Scan the lines below and report each one containing "microscopy" by copying it.

● ● ●

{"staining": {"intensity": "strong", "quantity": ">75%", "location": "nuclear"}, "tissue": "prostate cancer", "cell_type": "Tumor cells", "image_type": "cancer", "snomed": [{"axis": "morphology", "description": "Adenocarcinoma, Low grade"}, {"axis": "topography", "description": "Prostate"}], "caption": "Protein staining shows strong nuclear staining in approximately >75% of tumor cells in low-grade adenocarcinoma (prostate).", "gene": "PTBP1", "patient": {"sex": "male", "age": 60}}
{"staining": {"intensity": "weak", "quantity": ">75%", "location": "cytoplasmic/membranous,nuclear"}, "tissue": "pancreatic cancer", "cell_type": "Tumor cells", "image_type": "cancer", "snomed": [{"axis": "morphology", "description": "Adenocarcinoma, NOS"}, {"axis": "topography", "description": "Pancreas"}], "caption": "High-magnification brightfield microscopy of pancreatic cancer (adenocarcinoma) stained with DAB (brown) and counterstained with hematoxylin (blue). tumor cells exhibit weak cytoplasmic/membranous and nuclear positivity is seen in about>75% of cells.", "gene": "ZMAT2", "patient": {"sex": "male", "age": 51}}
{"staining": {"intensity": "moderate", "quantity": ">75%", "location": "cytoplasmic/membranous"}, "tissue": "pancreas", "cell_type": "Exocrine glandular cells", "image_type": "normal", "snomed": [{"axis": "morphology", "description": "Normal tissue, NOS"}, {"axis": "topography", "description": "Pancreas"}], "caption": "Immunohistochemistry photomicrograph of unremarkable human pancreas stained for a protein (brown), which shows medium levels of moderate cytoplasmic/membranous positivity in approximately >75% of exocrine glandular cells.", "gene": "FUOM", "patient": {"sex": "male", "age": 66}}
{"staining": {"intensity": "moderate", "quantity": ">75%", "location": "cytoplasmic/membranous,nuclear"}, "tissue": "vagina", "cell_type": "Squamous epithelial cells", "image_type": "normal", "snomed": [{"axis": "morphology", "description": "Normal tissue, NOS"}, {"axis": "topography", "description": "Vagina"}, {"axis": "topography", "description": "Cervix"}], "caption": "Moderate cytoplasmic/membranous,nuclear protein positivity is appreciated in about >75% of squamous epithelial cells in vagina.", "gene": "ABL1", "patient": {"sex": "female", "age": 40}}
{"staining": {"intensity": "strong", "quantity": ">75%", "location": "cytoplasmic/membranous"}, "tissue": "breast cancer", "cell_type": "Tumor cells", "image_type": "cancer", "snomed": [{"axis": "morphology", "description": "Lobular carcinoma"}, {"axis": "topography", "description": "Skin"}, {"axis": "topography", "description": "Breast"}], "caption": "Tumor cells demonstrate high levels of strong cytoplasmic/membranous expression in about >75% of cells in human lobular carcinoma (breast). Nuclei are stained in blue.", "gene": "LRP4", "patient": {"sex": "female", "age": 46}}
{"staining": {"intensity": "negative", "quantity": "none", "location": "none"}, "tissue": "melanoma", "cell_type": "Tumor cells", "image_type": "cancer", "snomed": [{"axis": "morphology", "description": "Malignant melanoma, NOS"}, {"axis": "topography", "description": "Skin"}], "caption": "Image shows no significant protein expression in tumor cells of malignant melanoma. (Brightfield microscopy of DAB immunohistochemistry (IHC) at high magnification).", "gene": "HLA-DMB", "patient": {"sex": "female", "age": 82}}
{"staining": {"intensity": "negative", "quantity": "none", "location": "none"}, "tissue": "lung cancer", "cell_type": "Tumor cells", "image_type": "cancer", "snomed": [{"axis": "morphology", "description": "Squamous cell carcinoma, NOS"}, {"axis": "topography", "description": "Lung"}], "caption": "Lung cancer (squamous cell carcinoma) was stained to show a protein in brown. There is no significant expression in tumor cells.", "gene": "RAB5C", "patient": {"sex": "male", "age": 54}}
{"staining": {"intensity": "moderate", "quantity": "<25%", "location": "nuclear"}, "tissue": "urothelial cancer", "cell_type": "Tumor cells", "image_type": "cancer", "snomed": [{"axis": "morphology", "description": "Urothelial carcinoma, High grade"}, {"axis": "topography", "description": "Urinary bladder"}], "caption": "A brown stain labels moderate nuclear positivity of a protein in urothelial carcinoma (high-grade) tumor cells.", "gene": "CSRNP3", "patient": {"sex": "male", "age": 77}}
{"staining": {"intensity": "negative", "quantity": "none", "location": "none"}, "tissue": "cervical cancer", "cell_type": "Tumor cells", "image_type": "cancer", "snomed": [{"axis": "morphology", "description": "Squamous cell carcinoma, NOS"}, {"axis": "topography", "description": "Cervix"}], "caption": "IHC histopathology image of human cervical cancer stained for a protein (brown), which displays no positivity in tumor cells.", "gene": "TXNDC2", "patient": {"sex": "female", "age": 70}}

● ● ●

§ Result of this task
{"staining": {"intensity": "weak", "quantity": ">75%", "location": "cytoplasmic/membranous,nuclear"}, "tissue": "pancreatic cancer", "cell_type": "Tumor cells", "image_type": "cancer", "snomed": [{"axis": "morphology", "description": "Adenocarcinoma, NOS"}, {"axis": "topography", "description": "Pancreas"}], "caption": "High-magnification brightfield microscopy of pancreatic cancer (adenocarcinoma) stained with DAB (brown) and counterstained with hematoxylin (blue). tumor cells exhibit weak cytoplasmic/membranous and nuclear positivity is seen in about>75% of cells.", "gene": "ZMAT2", "patient": {"sex": "male", "age": 51}}
{"staining": {"intensity": "negative", "quantity": "none", "location": "none"}, "tissue": "melanoma", "cell_type": "Tumor cells", "image_type": "cancer", "snomed": [{"axis": "morphology", "description": "Malignant melanoma, NOS"}, {"axis": "topography", "description": "Skin"}], "caption": "Image shows no significant protein expression in tumor cells of malignant melanoma. (Brightfield microscopy of DAB immunohistochemistry (IHC) at high magnification).", "gene": "HLA-DMB", "patient": {"sex": "female", "age": 82}}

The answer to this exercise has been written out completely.